Since I’m weak and a sinner, my attention was irresistibly drawn to that canyon. Simultaneously, my wife poked me in the ribs and the woman’s companion gave me a hostile look. “Hey,” I protested in defense, “if you don’t want people to look at the merchandise, keep it out of the display case!”
While Virginia only regulates tattoos for those under 18, the DC waiting period will apply to everyone regardless of age. And about time, too, since it looks like AARP may soon be offering a tattoo discount.

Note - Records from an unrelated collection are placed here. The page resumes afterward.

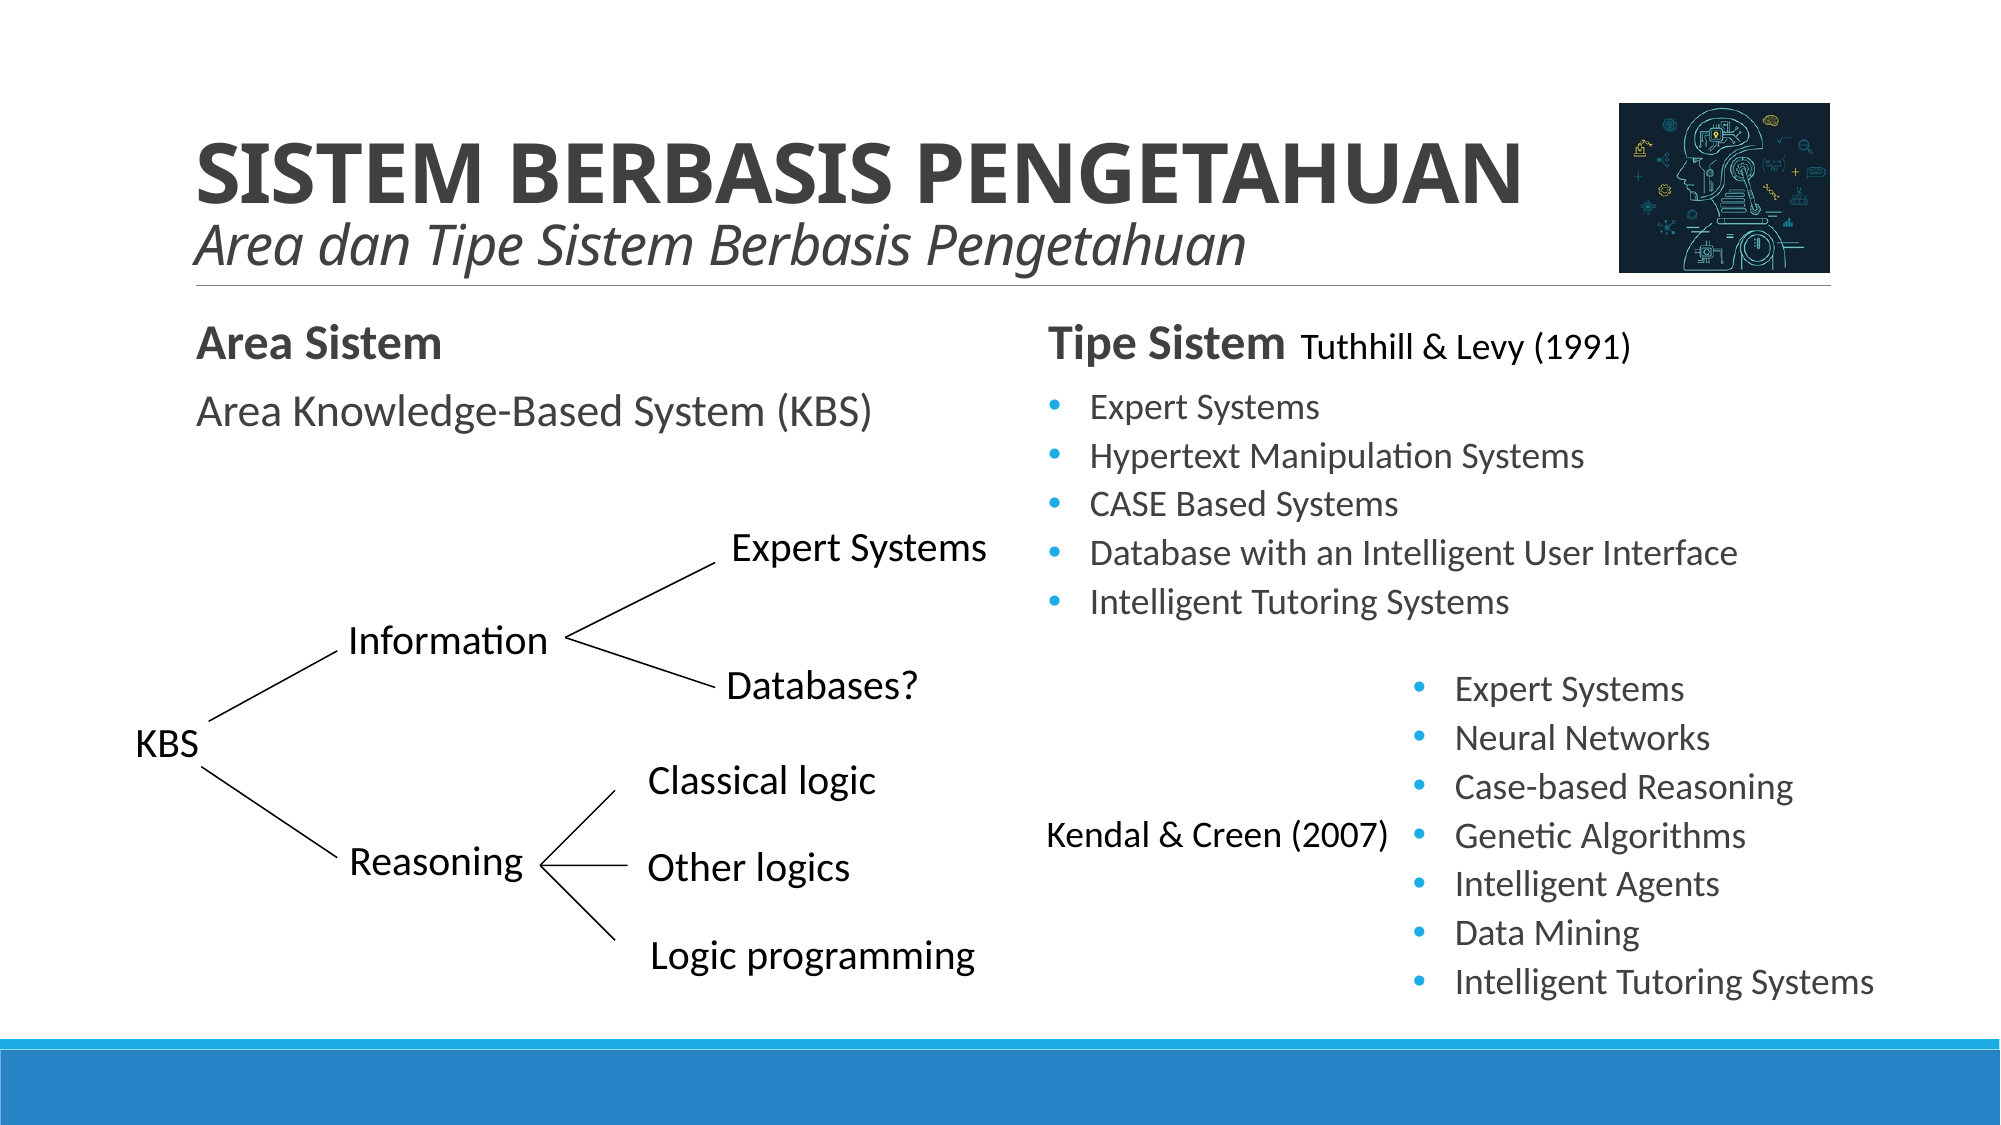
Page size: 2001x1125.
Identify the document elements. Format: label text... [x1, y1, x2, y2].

text_box Tuthhill & Levy (1991) [1285, 314, 1665, 375]
picture [1618, 102, 1831, 273]
title SISTEM BERBASIS PENGETAHUAN Area dan Tipe Sistem Berbasis Pengetahuan [180, 47, 1830, 285]
text_box Classical logic [633, 745, 892, 810]
text_box Tipe Sistem Expert Systems Hypertext Manipulation Systems CASE Based Systems Database with an Intelligent User Interface Intelligent Tutoring Systems [1031, 308, 1822, 672]
text_box Logic programming [635, 920, 991, 985]
text_box Information [333, 605, 564, 671]
text_box Other logics [632, 832, 866, 898]
text_box KBS [120, 708, 309, 774]
text_box Expert Systems [716, 512, 1003, 578]
text_box Databases? [711, 650, 935, 715]
text_box Reasoning [334, 826, 539, 891]
text_box Area Sistem Area Knowledge-Based System (KBS) [180, 308, 1163, 1020]
text_box Kendal & Creen (2007) [1031, 802, 1416, 863]
text_box Expert Systems Neural Networks Case-based Reasoning Genetic Algorithms Intelligent Agents Data Mining Intelligent Tutoring Systems [1396, 661, 1879, 996]
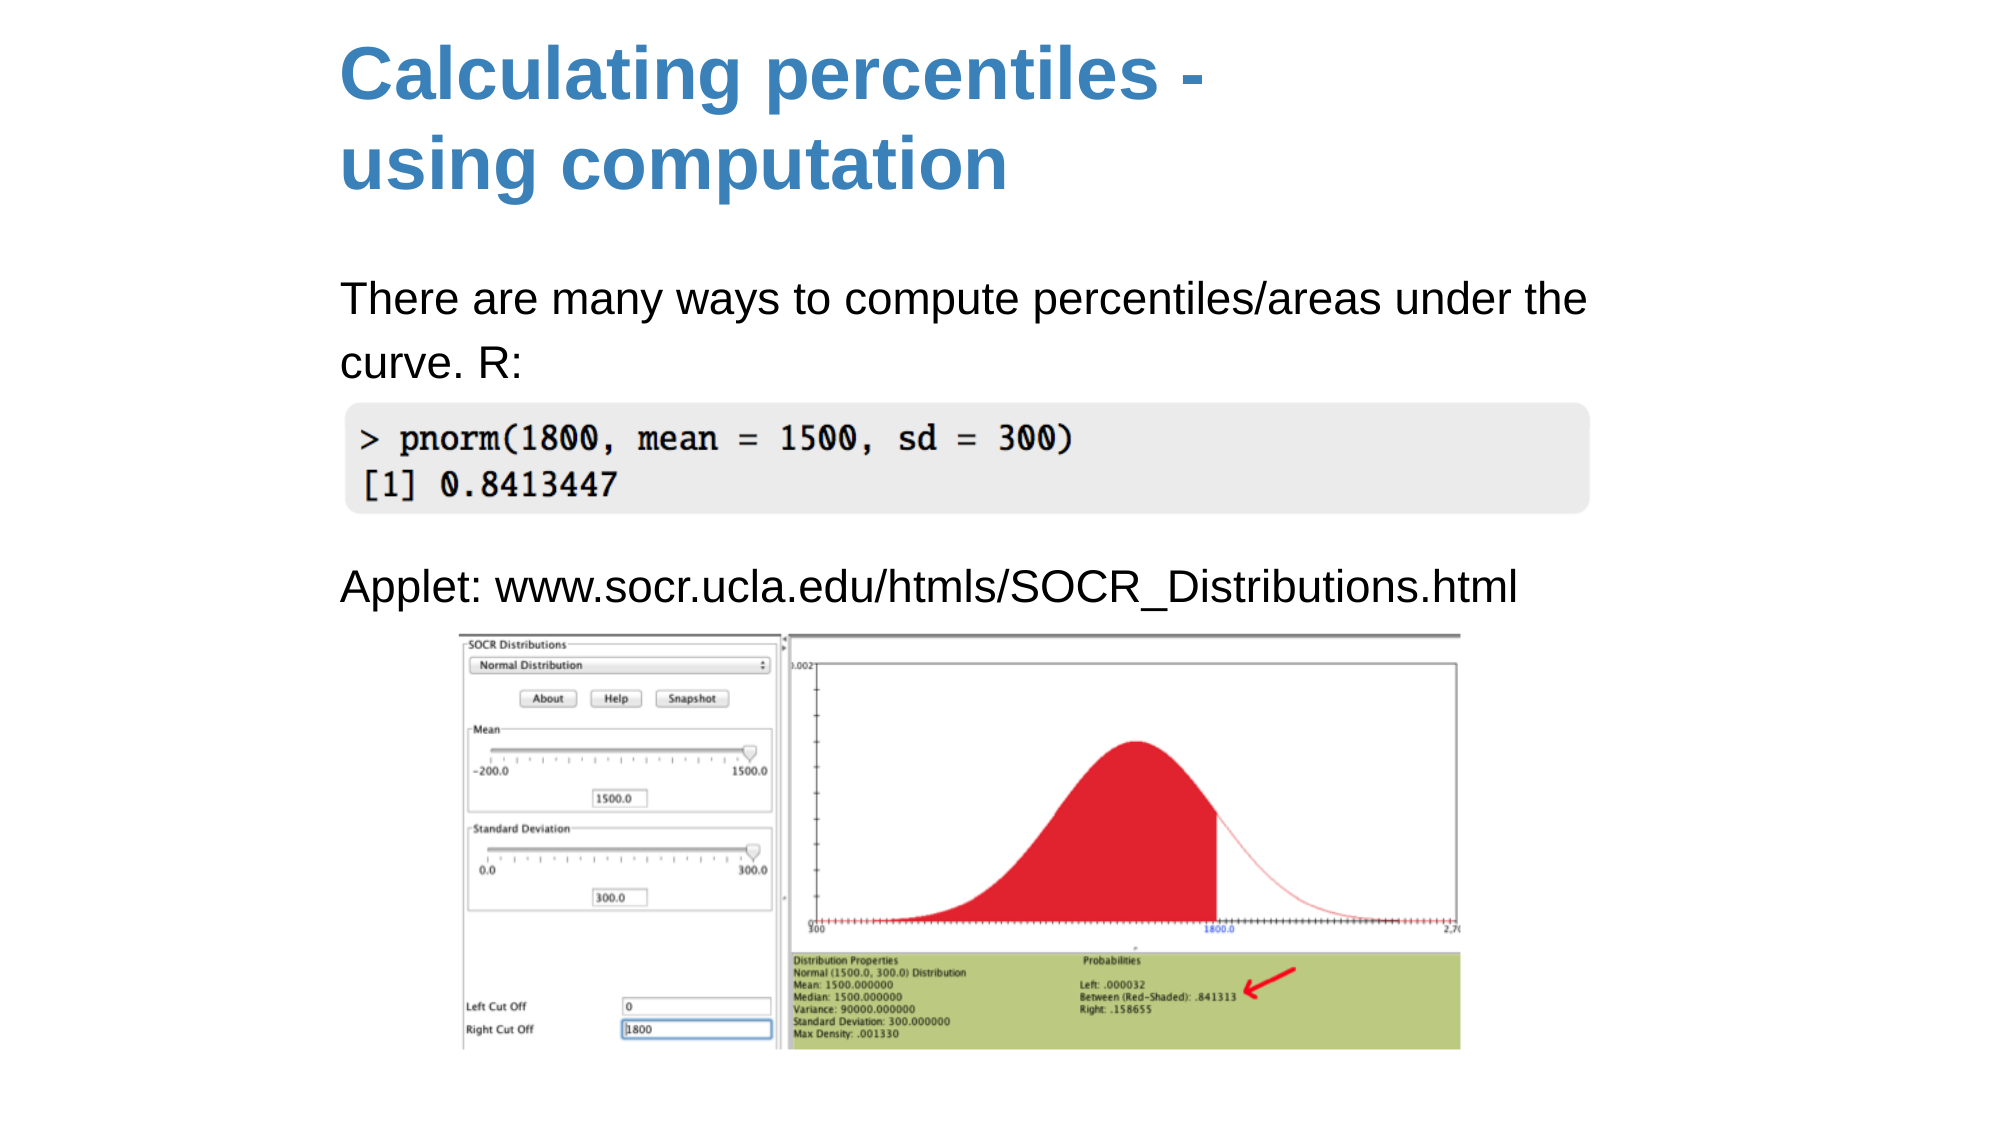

Darlene Nash, a 57–year–old grandmother, told the WaPost her tattoos are for a dead sister, two granddaughters, her mother and friends who died of cancer. This epidermal notice board is located on her shoulder blades so everyone behind her on the ladder to the water slide can pause and consider mortality.
Evidently there is a lot of commemoration going on. In the same article the owner of Maryland tattoo parlor says older customers “often want to commemorate a milestone, such as the death of a spouse, the birth of a grandchild, a marriage or a divorce.” Looking at it that way, the ink saves time and gas in the long run, because you won’t feel guilty for not visiting mom at the cemetery; and it lasts a lot longer than a mylar birthday balloon.
The Posties also discovered Myrna Armstrong, a tattoo culture professor who has comforting news for older hipsters. She says since the over–55 set already has saggy skin there’s no need to worry about the tattoo wilting. It’s like buying a pre–shrunk shirt. The tattoo–wanting senior just has to find an ‘artist’ skilled enough to ink on the fleshy equivalent of a grocery bag.
It could be the DC Dept. of Health is on the leading edge of a body ink backlash. The Army is considering a ban on any tattoo on the forearm, below the knee or above the neckline and it will require the removal of “offensive” tattoos.
I only wish the District would expand activities covered by a waiting period. Right now the authorities require a waiting before you can buy a gun, but it’s step–right–this–way if you want an abortion. It seems only consistent to expand the wait period to abortion, too. Because although a gun purchase may sometime result in an innocent death, an abortion purchase is designed to result in an innocent death.